Digitaliser les MPME et les chaînes de valeur agricole
UNCDF continue par ailleurs d’accompagner la Fintech CLIKPAY, nouvelle venue dans le paysage numérique gabonais grâce à l’obtention de son agrément d’établissement de paiement en novembre 2023. L’arrivée du service CLIKPAY Money permet de renforcer l’accès des populations, des commerces et de l’administration publique aux services financiers numériques, grâce à des canaux de distribution innovants et le développement du réseau d’agents et de marchands.

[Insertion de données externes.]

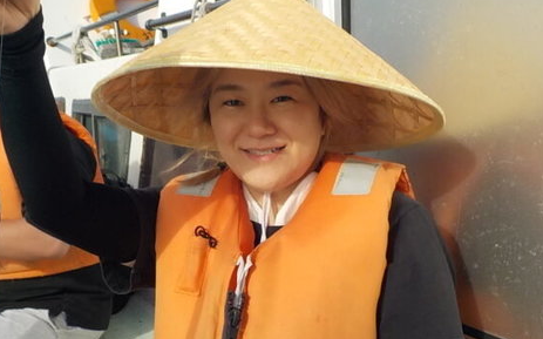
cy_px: 219
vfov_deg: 29.0
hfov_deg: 45.1
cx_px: 231
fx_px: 651
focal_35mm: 44
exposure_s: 1/1250
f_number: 3.3
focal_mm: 4.1
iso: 125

D’autres initiatives importantes sont sur la table en 2024. UNCDF souhaiterait encourager la formalisation du secteur informel gabonais via la digitalisation du processus d’enregistrement des MPME et dont la bancarisation serait facilitée via les services de Mobile Money. La dématérialisation, possible depuis la mise en place du guichet numérique de l’investissement (GNI), permet un gain de temps significatif pour les entreprises et facilite les échanges de données avec les administrations publiques. Ce processus prenait plusieurs mois auparavant. Une autre initiative est envisagée portant, elle, sur la digitalisation des chaînes de valeur agricole, notamment de la filière maraîchère, en partenariat avec la FAO Gabon, avec un pilote à lancer dans la région de l’Estuaire. L’UNCDF souhaiterait également pouvoir appuyer les parties prenantes gabonaises dans l’élaboration de leur Stratégie nationale d’inclusion financière (SNIF). L’un des premiers freins au développement des services financiers numériques dans le pays est clairement l’absence d’une telle stratégie. Les femmes, les jeunes et les populations les plus pauvres, notamment en zone rurale, demeurant éloignés des opportunités économiques.
Le programme DFS4Res a été lancé au Gabon en 2021. Ce programme est soutenu par l’Union européenne et l’Organisation des États d’Afrique, des Caraïbes et du Pacifique.